The British Retail Consortium (BRC) said customers would benefit from cut price offers on electrical, beauty and clothing ranges, while spending was set to outstrip last year. But it warned that the coming year would be “challenging” for retailers.

In its “Festive FAQs” newsletter, it said that negative inflation, which was at -1.7 per cent in October, the 42nd consecutive month of deflation, would force retailers to slash prices even further in the last few days before Christmas.

However, the BRC said that Christmas Day itself had become a key shopping day due to e-commerce, social media and rocketing ownership of smartphones and tablets with which to order goods.

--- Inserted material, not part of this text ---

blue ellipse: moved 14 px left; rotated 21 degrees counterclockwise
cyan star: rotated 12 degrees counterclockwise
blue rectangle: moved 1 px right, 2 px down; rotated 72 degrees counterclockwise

David Lonsdale, director of the Scottish Retail Consortium, said: “The weeks leading up to Christmas are the most important trading period in the year for many retailers, with December accounting for 12 per cent of all retail spending in the UK last year.

“The next few days will be particularly busy with gift-related shopping, while the focus in the final days before Christmas Day itself will largely be on festive fare.

“Last year shoppers spent £42 billion in December in the run up to Christmas Day. With shop price inflation low and average pay growth still continuing to outstrip inflation, consumers are set to benefit from some great deals on items such as clothing, beauty products, electrical goods, home entertainment and seasonal fare.

“Our surveys show that online retail sales are growing annually by 11 per cent. Those retailers with a strong multichannel offer – meaning customers can shop in-store, at home and on the move – will be best placed to capitalise on this crucial shopping period for the industry.”

The organisation added that 2017 was likely to see a number of retail chains fall into the hands of administrators as cost pressures build in the supply chain and impact on companies’ bottom lines.